COSA FARE:
1. Riscrivi in forma più breve il paragrafo del testo sull'avversione dei Vallatesi per gli Aragonesi che comincia con «Dopo la tragica, crudelissima fine», mantenendone i fatti principali.
2. Rispondi a queste domande sul testo sull'avversione dei Vallatesi per gli Aragonesi, contrassegnando le risposte allo stesso modo.
(a) Quale Re d'Aragona aveva donato all'Università Vallatese la Difesa di Mezzana Valledonne?
(b) Fuori da quale porta fu consumato l'eccidio?
(c) Dove si erano rifugiate le donne prima di uscire a invocare la clemenza del vincitore?
3. Prosegui il testo sull'avversione dei Vallatesi per gli Aragonesi, riprendendo dopo la sua ultima frase.

TESTO FORNITO:
+---+
PERCHE' TANTA AVVERSIONE
PER GLI ARAGONESI?

        Meraviglia il fanatico parteggiare dei Vallatesi per la Francia e la irreducibile avversione per gli Aragonesi. Dopo quanto abbiamo detto parlando dell'Arciprete, non vi dovrebbe più essere meraviglia.
        Un Re d'Aragona — Ferdinando I — non molti anni prima li aveva premiati donando all'Università Vallatese la Difesa di Mezzana Valledonne (58) « attesi i grandi servizi » resigli. Ma la voce della gratitudine, in essi era stata soffocata dall'odio. Perchè mai? Se Vallata fosse stata francofila e aragonofa, il suo atteggiamento potrebbe definirsi un impulso di antipatia, una più o meno transitoria disposizione di animo: ma tutti i paesi vicini erano ostili ad Aragona: ricordiamo la piccola Castello, per la quale fu preparata quella spedizione punitiva che, per quanto di sopra s'è detto, non ebbe più luogo. La crudeltà aragonese aveva eliminato l'affetto delle popolazioni che si erano votate alla Causa Francese.
        Dopo la tragica, crudelissima fine del loro Feudatario, Pirro del Balzo, i Vallatesi, inorriditi, sentirono avversione ed odio verso la Dinastia aragonese. Inculcavano e rafforzavano in essi l'odio i guardini, i fattori, i curatoli del Feudo, l'Arciprete Donn'Angelo De Antonello, il Sindaco (Mastro Prospero) e i suoi Decurioni.
        Se gli Aragonesi non fossero stati odiati — e tanto — i Francesi avrebbero trovato resistenza: Popolo e Baroni si sarebbero battuti pel loro Re; Carlo VIII non avrebbe occupato un Regno senza sparare una cartuccia e, forse, non sarebbe neanche calato in Italia!
        Il movente dell'odio vallatese era comune a quasi tutte le Università dello Stato ed aveva una motivazione ragionevole, quindi, umanamente giustificabile.
        ______________________
        (58) Difesa — grossa estensione di terreno riservata ai pascoli del Feudatario o del Sovrano.

CHIANCHIONE

        L'eccidio fu consumato fuori Porta Nova — detta anche del Tiglio — dove la lotta era stata, più che accanita.
        La località prese il nome di Chianchione, voce dialettale che deriva dal verbo « chianchiere » (59) che significa « grande pianto » (60).
        E' certo che la denominazione « Chianchione » nel corso dei secoli non ha subito alterazioni: CHIANCHIONE si legge sulle lapidi poste ai dite capi della via che ne porta il nome; CHIANCONE si trova scritto nei libri parrocchiali del '600, del '700 e dell'800 con maggior frequenza (61): Chianchione si legge in altri manoscritti: (62) il popolo dice ancor oggi « Chianchione ».
        Allorchè gli uomini che, eroicamente si erano battuti sulle mura, sopraffatti dai Veneziani, furono da questi trascinati spietatamente fuori le mura per essere « tagliati a pezzi » le donne che si erano rifugiate nel Castello, (63) ne uscirono con i pargoli al seno e, con gran pianto (Chianchione) invocarono la clemenza del vincitore.
+---+
MATERIALE MOSTRATO:
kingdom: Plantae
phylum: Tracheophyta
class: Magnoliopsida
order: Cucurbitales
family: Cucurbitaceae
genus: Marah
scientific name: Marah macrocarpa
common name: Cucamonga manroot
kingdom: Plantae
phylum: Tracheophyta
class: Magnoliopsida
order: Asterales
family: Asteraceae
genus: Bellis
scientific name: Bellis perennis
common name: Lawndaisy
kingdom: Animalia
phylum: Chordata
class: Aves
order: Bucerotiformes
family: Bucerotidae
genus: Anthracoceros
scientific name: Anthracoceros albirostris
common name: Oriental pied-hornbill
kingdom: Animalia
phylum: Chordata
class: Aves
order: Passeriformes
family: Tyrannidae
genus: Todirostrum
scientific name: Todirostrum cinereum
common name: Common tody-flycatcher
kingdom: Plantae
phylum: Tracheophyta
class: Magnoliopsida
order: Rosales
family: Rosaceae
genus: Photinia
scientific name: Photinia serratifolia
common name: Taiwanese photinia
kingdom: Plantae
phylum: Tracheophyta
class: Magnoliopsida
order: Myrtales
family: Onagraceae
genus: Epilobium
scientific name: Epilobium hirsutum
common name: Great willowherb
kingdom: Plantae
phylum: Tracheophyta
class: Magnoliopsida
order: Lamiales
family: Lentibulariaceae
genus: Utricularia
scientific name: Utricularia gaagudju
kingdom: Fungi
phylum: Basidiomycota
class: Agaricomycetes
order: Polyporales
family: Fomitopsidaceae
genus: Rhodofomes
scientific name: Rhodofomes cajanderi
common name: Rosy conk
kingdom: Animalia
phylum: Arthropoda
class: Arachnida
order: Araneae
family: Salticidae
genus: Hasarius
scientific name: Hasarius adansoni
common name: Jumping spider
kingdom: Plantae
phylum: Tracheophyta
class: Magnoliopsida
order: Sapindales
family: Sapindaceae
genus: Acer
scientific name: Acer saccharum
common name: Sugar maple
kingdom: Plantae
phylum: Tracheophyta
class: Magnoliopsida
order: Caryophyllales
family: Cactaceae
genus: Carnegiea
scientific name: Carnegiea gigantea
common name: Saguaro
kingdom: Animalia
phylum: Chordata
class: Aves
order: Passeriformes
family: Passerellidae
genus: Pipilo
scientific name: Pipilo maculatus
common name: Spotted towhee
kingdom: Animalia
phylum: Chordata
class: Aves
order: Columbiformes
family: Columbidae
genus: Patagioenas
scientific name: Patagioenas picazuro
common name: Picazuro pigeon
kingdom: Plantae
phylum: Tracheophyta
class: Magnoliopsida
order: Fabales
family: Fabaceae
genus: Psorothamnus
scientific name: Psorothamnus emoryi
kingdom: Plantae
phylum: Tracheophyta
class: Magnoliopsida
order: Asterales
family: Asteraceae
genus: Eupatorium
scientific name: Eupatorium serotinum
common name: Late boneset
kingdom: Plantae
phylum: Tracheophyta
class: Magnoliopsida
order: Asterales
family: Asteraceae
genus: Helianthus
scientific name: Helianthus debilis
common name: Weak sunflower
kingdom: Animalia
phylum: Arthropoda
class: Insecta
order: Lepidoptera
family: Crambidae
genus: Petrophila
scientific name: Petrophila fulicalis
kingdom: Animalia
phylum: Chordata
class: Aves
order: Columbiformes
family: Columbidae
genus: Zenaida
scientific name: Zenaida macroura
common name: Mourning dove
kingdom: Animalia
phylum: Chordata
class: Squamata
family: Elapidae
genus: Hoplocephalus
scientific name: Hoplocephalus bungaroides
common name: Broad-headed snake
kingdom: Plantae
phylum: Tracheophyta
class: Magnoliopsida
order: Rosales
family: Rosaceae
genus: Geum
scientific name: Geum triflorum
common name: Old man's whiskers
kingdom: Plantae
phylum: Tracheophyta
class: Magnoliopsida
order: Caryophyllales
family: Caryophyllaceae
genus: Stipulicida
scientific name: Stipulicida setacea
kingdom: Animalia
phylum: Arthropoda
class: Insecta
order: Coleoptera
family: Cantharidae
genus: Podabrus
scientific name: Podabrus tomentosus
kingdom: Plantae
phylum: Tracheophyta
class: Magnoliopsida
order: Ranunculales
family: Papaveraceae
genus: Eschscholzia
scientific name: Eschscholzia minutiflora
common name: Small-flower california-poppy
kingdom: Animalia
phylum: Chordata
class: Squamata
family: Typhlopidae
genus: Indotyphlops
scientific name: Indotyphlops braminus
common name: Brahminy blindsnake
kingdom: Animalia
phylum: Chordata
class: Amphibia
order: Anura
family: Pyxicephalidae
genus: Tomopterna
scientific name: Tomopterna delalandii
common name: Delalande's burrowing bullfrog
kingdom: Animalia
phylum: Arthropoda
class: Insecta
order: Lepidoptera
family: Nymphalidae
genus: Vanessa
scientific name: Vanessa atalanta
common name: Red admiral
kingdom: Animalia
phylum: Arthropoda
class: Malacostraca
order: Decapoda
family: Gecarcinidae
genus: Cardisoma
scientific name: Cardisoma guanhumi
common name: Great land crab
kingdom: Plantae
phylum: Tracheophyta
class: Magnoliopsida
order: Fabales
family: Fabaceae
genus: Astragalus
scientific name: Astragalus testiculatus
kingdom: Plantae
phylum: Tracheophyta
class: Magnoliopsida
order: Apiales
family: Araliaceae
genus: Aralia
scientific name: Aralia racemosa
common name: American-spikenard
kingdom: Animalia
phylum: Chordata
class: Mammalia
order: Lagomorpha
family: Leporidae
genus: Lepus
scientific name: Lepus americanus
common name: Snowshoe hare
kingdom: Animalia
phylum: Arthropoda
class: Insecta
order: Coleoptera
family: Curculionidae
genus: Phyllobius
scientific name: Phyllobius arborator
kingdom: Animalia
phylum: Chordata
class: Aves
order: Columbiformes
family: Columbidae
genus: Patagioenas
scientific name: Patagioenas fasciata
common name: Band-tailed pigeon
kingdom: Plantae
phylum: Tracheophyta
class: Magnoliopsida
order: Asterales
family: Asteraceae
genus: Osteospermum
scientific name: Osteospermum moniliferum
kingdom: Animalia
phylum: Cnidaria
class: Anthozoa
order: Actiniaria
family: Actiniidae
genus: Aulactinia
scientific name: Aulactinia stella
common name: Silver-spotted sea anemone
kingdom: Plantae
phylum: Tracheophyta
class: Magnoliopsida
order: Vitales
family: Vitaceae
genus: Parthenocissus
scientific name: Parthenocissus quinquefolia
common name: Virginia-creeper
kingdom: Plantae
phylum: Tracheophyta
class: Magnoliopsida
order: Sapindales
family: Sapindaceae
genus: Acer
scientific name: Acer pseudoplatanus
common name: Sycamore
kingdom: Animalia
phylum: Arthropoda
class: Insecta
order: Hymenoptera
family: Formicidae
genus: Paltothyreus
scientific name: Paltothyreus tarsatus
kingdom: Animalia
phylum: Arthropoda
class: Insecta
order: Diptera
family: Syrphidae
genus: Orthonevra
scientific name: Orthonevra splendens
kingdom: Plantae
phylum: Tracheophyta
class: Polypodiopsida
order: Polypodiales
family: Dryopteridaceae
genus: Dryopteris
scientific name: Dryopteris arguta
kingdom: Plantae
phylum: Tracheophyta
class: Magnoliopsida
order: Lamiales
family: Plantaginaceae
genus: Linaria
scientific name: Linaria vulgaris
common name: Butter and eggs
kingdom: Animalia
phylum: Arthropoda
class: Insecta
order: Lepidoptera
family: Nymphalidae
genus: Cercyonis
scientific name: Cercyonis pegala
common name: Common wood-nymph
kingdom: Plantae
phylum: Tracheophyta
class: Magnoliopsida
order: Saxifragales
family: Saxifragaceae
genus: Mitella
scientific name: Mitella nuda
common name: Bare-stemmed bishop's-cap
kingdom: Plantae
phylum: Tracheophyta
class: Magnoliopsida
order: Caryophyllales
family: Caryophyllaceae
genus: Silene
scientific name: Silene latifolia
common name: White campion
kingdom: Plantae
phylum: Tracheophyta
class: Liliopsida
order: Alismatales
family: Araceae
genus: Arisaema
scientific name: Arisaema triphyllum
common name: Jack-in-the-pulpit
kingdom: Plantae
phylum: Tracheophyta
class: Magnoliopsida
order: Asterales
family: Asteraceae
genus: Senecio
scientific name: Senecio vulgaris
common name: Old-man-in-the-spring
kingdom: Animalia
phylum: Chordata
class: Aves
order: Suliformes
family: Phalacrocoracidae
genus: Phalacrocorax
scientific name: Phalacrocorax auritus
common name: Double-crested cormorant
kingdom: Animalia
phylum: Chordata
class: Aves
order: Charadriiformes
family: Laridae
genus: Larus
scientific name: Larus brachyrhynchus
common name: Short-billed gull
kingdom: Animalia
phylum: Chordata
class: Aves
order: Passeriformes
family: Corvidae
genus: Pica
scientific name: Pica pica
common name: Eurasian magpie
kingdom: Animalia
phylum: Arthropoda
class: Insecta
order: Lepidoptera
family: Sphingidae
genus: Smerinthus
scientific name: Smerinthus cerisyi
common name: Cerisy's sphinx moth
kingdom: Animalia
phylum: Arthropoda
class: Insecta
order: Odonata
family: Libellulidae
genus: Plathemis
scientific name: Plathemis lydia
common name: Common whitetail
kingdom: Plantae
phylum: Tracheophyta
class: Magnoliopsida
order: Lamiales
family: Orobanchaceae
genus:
+---+
SOLUZIONI DELL'ESERCIZIO:
1. Inorriditi dalla tragica fine del loro feudatario Pirro del Balzo, i Vallatesi cominciarono a odiare la dinastia aragonese. Quest'odio veniva alimentato dagli addetti del Feudo, dall'Arciprete Donn'Angelo De Antonello, dal Sindaco Mastro Prospero e dai suoi Decurioni.

2.
(a) Ferdinando I.
(b) Fuori Porta Nova, detta anche del Tiglio.
(c) Nel Castello.

3.
        Per ordine del Marchese, esse furono trascinate in luogo sicuro « con i petti piccolini » per salvaguardia del loro onore; (64) ma, appena libere, con pianti ed urli disperati, si precipitarono nel luogo del massacro, imporporato dal sangue dei loro cari.
        Il 14° giorno di quel tragico Maggio 1496, allontanatisi i nemici, i profughi ritornarono piangendo alla loro « Padria ».
        Visitate le ruine, essi si recaron nell'infausto luogo ove le donne piangevano dirottamente. A quella vista miseranda proruppero in pianto — quel tradizionale, caratteristico pianto vallatese che è un insieme di urli, di frasi angosciate profferite in cadenza, talvolta pestando i piedi, e sempre con una mimica che, al tragico unisce il comico: una cantilena individuale, tante voci discordi che, unite, formano un coro fragoroso ed orribile. Moltiplichiamo per cento questo genere di pianto, proprio delle camere ardenti, ed avremo un'idea del « chianchione » di quel giorno.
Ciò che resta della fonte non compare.